Gantung Sepatu
Edson Arantes Do Nasecimento alias Pele, gantung sepatu setelah tim Sepakbola Brazil sukses mengalahkan Italia 4-1 di Stadion Aztec Mexico 1970. Pesta sepakbola empat tahun sekali sering berakhir dengan adanya pemain terkenal yang gantung sepatu. Simak saja, Johann Cruift (Belanda), Franz Beckenbauer (Jerman), Maradona (Argentina), Platini (Perancis), sampai Ajat Sudrajat (Persib-PSSI), harus gantung sepatu setelah usia semakin tua, prestasi semakin menurun, akhirnya tak lagi optimal membela tim nasionalnya.

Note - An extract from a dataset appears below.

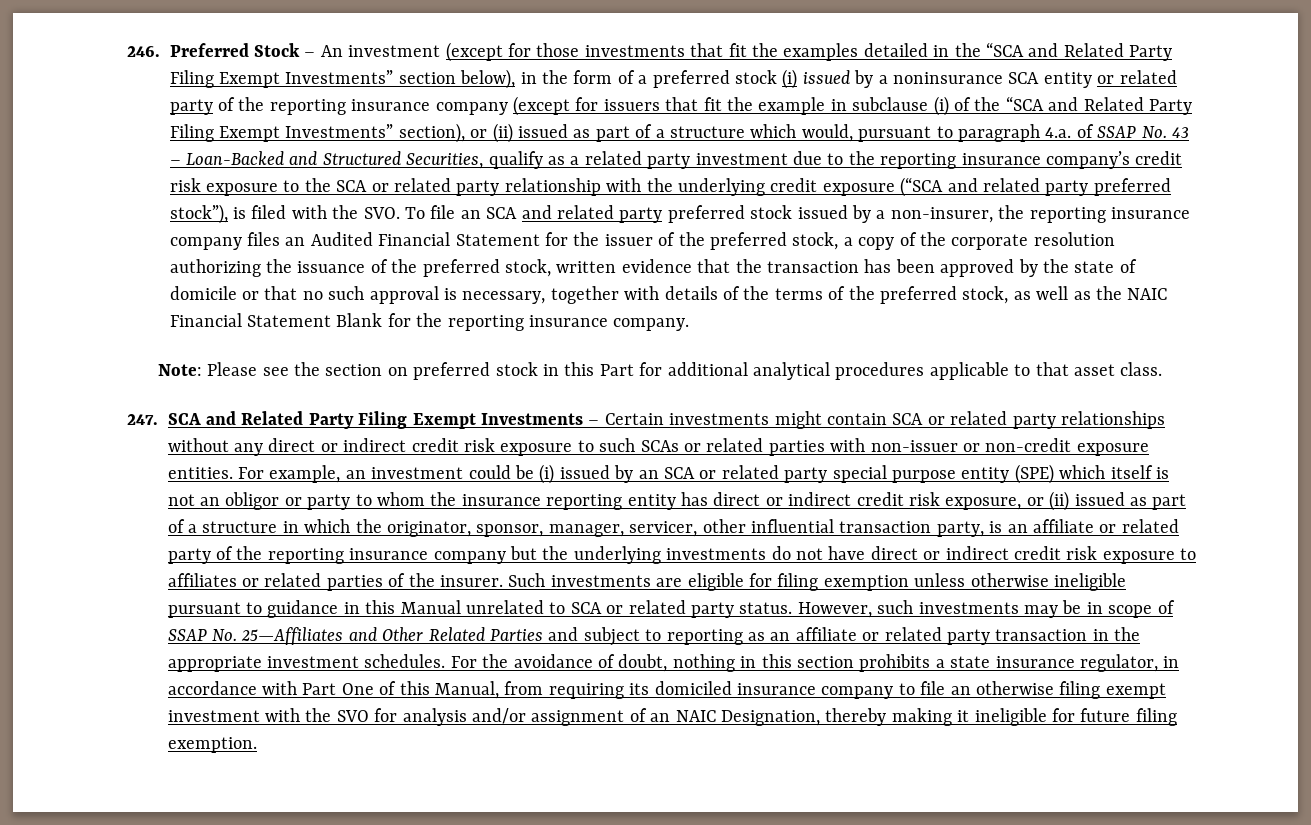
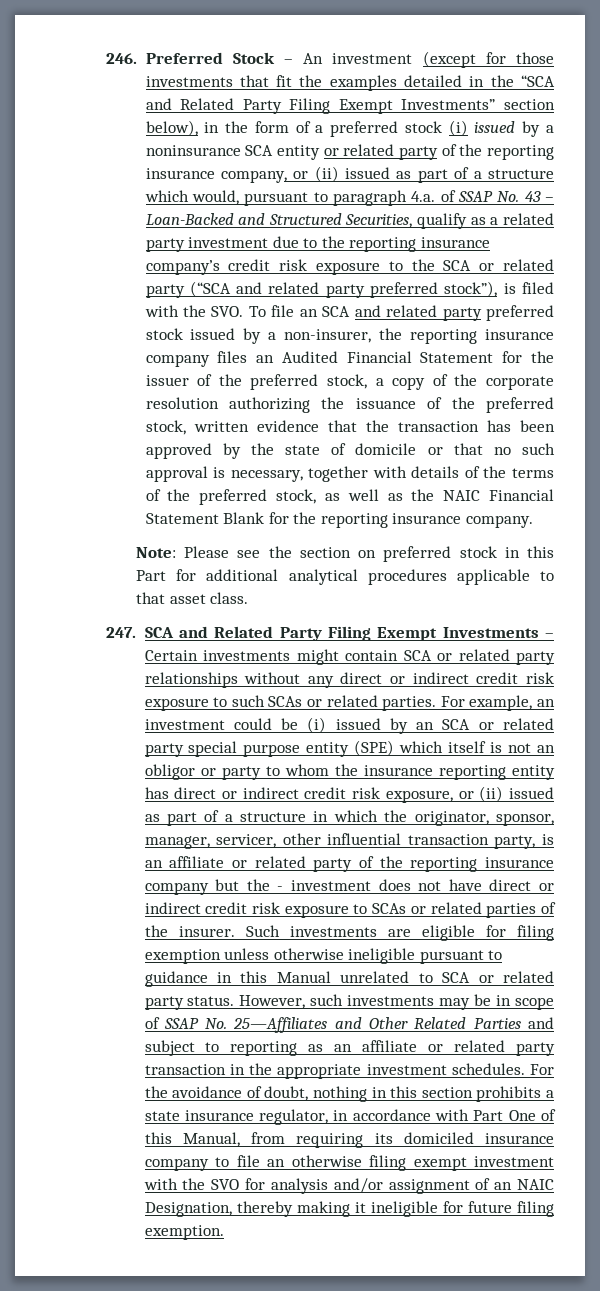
[435,96,1192,116] [169,123,465,143] company (except for issuers that fit the example in subclause (i) of the “SCA and Related Party Filing Exempt Investments” section), -> [220,170,287,183] company,
[504,178,895,196] relationship with the underlying credit exposure -> (185, 291) none
[768,438,1149,456] [167,467,233,479] parties with non-issuer or non-credit exposure entities. -> [382,696,437,711] parties.
[573,546,791,564] underlying investments do -> [277,879,411,891] - investment does
[167,573,237,587] affiliates -> [372,903,407,914] SCAs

Istilah gantung sepatu selalu dikaitkan dengan konotasi berakhirnya karier seseorang di dunia sepakbola. Tidak demikian halnya Junaidi. Nama pemberian orangtuanya yang fanatik dengan salah satu pemain handal PSII, Junaedi Abdillah, bukan pemain sepakbola. Ia pedagang sepatu di Kakilima. Ia menggantung sepatu karena karena gelaran tempat dagangannya tidak cukup. Sebagian masih di kardus, sebagian di gelar di trotoar beralas plastik biru, dan sebagian lagi digantung di tiang sanggahan atap lapaknya.
“Empat puluh ribu dapat dua.” Setengah berteriak menjajakan pada orang-orang yang liwat kiosnya.
“ Murah juga.”
“ Empat puluh ribu dapat satu sepatu kiri dan satu sepatu kanan.”
“Sialan.”
Empat puluh ribu sepasang saja sudah murah. Apalagi ditawarkan dapat dua. Eh ternyata itu teknik marketing. Konsumen berhenti, lalu penjelasan dilakukan kemudian; jenis sepatu dan harganya kalau pembeli berminat serius. Barangkali ini yang disebut teknik marketing bottom up. Yang pasti, Ia senang cerita soal sepakbola, seperti komentator yang pinter menjelaskan strategi tim, teknik gocekan, tipu muslihat menggiring bola di depan gawang. Katanya, lumayan penghasilan dari dagang sepatu ini bisa buat makan keluarga dan jajan anak.